I've been setting up my terminal and I have zsh-vi-mode which gives me modal editing at the command line. I live in tmux, and I recently had the idea of replacing the tmux prefix with my vim leader key (space) when in normal mode in zsh.
Essentially, what I'd like to be able to do is alias space to ctrl+b (the tmux prefix) only when in normal mode.
I've been able to somewhat accomplish this with the following in my .zshrc
:
function vim_to_tmux_leader() {
osascript -e 'tell application "System Events" to keystroke "b" using {control down}'
}
# The plugin will auto execute this zvm_after_lazy_keybindings function
function zvm_after_lazy_keybindings() {
zvm_define_widget vim_to_tmux_leader
# In normal mode, press Ctrl-B to access tmux
zvm_bindkey vicmd ' ' vim_to_tmux_leader
}
This is clearly an ugly hack as I use apple script to send the ctrl b keystrokes to my terminal. Although it works, there's significant latency such that I have to wait ~0.5s after pressing space before I can press any tmux hotkey for them to register correctly.

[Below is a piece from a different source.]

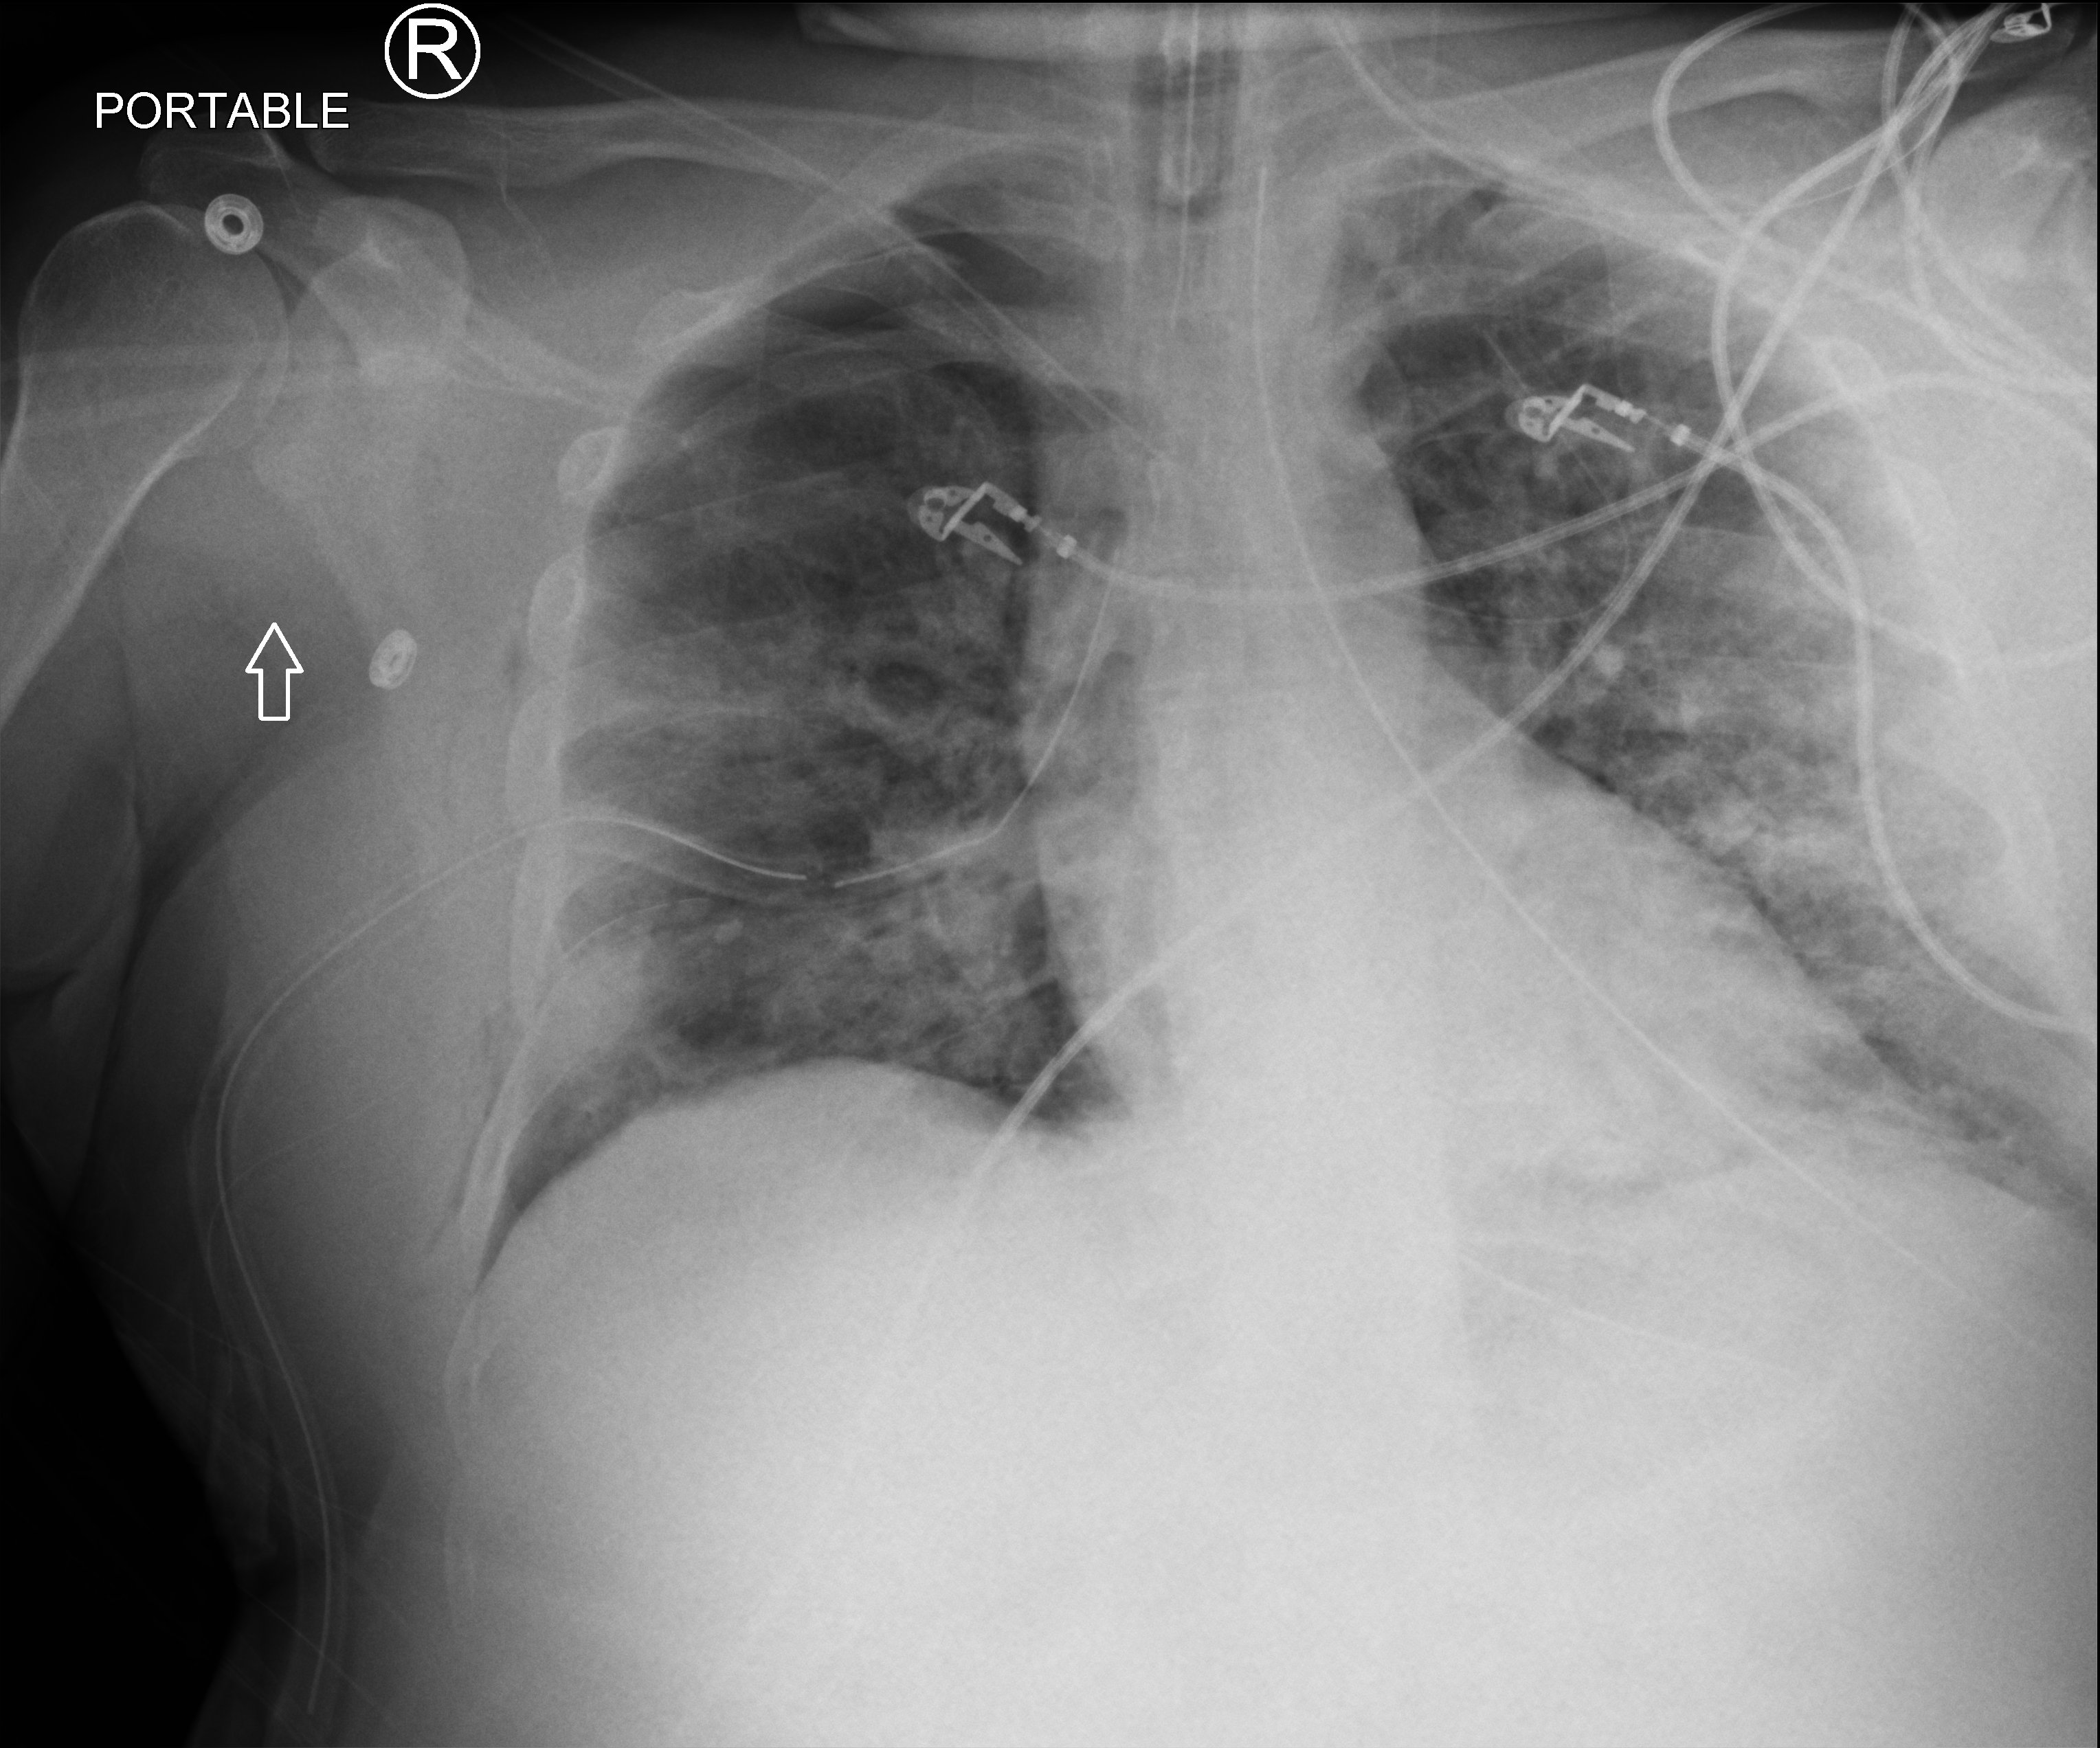
Chest X-ray (portable), anteroposterior (AP) projection. Patient hospitalised with COVID-19; male, aged 18–59 years.
Hospital-stay facts (about this admission, not read from this image; timing relative to this image not recorded): smoking status (admission record): never; admitted to intensive care during this hospital stay: yes.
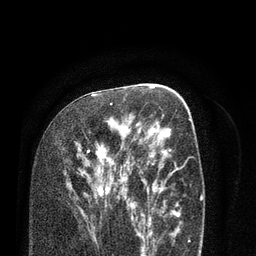
Breast MRI (dynamic contrast-enhanced), one axial slice; slice 44 of 80 in the series (ordered by position); cropped to one breast; dynamic contrast-enhanced series, time point 2 of 7 at this slice position (early post-contrast); 3 T; TE 2.1 ms, TR 5.1 ms; 2 mm slice thickness; 256 × 256 image matrix. Female patient.
Annotated regions visible in this slice (semi-automatic segmentation, software-assisted and operator-edited):
- enhancing-tissue mask used for the functional tumour volume (all voxels passing the contrast-enhancement thresholds inside the analysis volume; usually the tumour): bounding box [x1, y1, x2, y2] px = [75, 103, 138, 232]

I feel like there has to be a better way to do this. Is there a way to (1) send key combinations back to the terminal from zsh natively or (2) somehow buffer any subsequent keypresses after space to wait until the osascript
command has finished executing?
Well... a simple solution is to use tmux
from the command line and directly create the commands I want:
function tmux_vsplit() {
tmux split-window -v
}
function tmux_hsplit() {
tmux split-window -h
}
function zvm_after_lazy_keybindings() {
zvm_define_widget tmux_vsplit
zvm_define_widget tmux_hsplit
zvm_bindkey vicmd ' v' tmux_vsplit
zvm_bindkey vicmd ' h' tmux_hsplit
}
This doesn't give the freedom of being able to properly enter the prefix combo, but it gets the job done!